When you think about the statues and monuments, as symbols of different ideologies, and the fact that they served as rallying points for bigotry, you would read some of the inscriptions on some and it would be in celebration of Confederate soldiers. What do these say about our values today? When you’re looking at these elements, you have to consider the fact that they do not reflect— or, in fact, fly directly in the face of — our values for equality and justice.

There have been shocked reactions that the whipping post was still standing, and also that the practice went on for so long. Why do you think so few people know about this brutality that Black Delawareans experienced?

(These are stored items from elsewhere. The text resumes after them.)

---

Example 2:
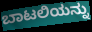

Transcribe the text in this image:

ಬಾಟಲಿಯನ್ನು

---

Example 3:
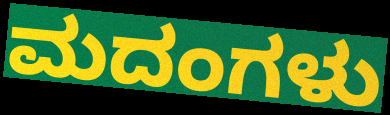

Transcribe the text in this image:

ಮದಂಗಳು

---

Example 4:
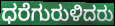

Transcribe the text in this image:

ಧರೆಗುರುಳಿದರು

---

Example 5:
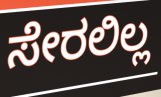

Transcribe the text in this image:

ಸೇರಲಿಲ್ಲ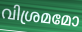
വിശ്രമമോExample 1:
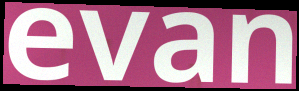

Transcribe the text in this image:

evan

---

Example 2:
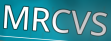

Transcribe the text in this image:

MRCVS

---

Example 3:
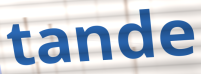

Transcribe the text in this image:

tande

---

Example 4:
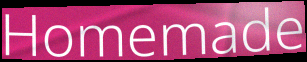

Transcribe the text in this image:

Homemade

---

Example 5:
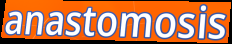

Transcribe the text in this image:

anastomosisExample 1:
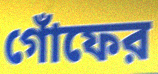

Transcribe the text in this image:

গোঁফের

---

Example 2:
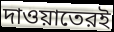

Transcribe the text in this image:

দাওয়াতেরই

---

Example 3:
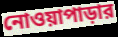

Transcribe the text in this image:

নোওয়াপাড়ার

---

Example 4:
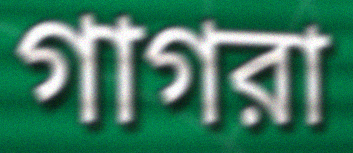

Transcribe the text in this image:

গাগরা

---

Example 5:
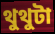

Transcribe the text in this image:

থুথুটা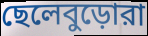
ছেলেবুড়োরা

That’s actually what is driving a project that is under development through the Jane and Littleton Mitchell Center for African American Heritage, along with our partners … so that more people are aware of Delaware’s role and Delaware’s history in regards to Black political activism, Black protests and racial violence.

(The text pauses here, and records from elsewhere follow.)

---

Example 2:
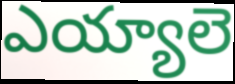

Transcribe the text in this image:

ఎయ్యాలె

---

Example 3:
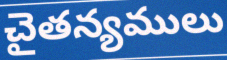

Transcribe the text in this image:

చైతన్యములు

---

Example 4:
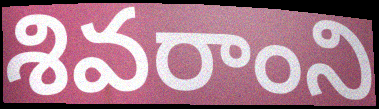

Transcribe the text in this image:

శివరాంని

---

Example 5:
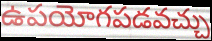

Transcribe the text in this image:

ఉపయోగపడవచ్చు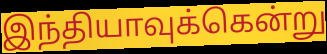
இந்தியாவுக்கென்றுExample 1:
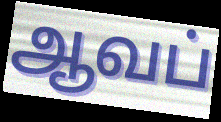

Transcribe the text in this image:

ஆவப்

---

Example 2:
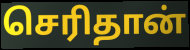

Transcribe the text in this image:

செரிதான்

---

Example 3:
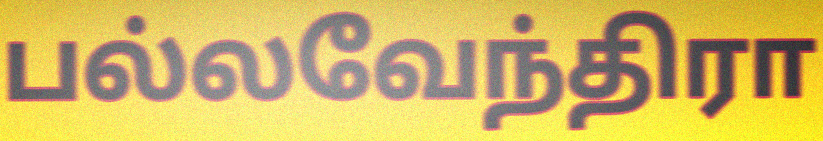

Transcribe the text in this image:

பல்லவேந்திரா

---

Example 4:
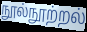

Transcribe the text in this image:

நூல்நூற்றல்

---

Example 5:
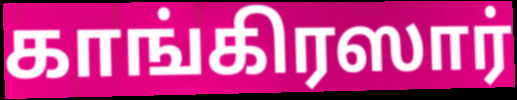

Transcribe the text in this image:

காங்கிரஸார்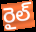
రైల్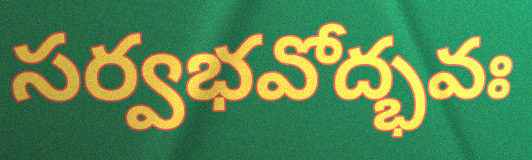
సర్వభవోద్భవః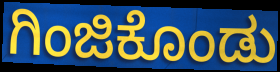
ಗಿಂಜಿಕೊಂಡುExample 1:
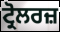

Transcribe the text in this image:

ਟ੍ਰੋਲਰਜ਼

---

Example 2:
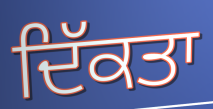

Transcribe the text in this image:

ਦਿੱਕਤਾ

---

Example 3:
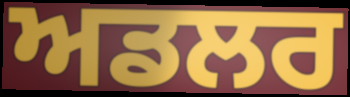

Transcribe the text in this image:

ਅਡਲਰ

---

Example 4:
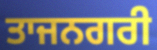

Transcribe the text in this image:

ਤਾਜਨਗਰੀ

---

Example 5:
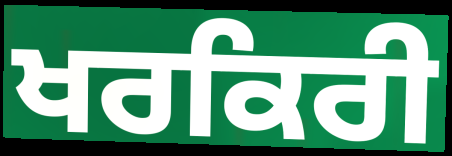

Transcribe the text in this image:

ਖਰਕਿਰੀ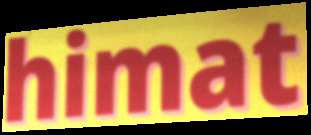
himatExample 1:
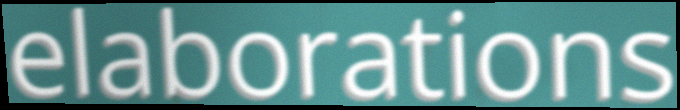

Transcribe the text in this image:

elaborations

Part of it is also documentation. Delaware was not required to record lynchings that happened in the state. Whereas there were Southern states that did. That also contributes to, again, this question of “How are those stories being preserved?”

What are some aspects of Black history in Delaware that might not always be understood?

So, the center just had a great Juneteenth program. But I think one thing that we have to keep in mind is the delay in the [ratifying] of the Reconstruction amendments — the 13th, 14th, and 15th Amendments — which happened in 1901.

It only kind of reinforces that there was no sense of urgency.

What do you think this moment means for healing from racial trauma for Black Delawareans?

I think that’s why it’s so important to tell these stories. These moments happened. In some cases they continue to happen. People will remember these moments, or experienced these moments. I think when that happens, when you can truly have those moments of truth telling in history, that can lead to healing because it’s not ignored, it’s not swept under the rug. It’s there. And people will have to grapple with it. And through that, there can be healing.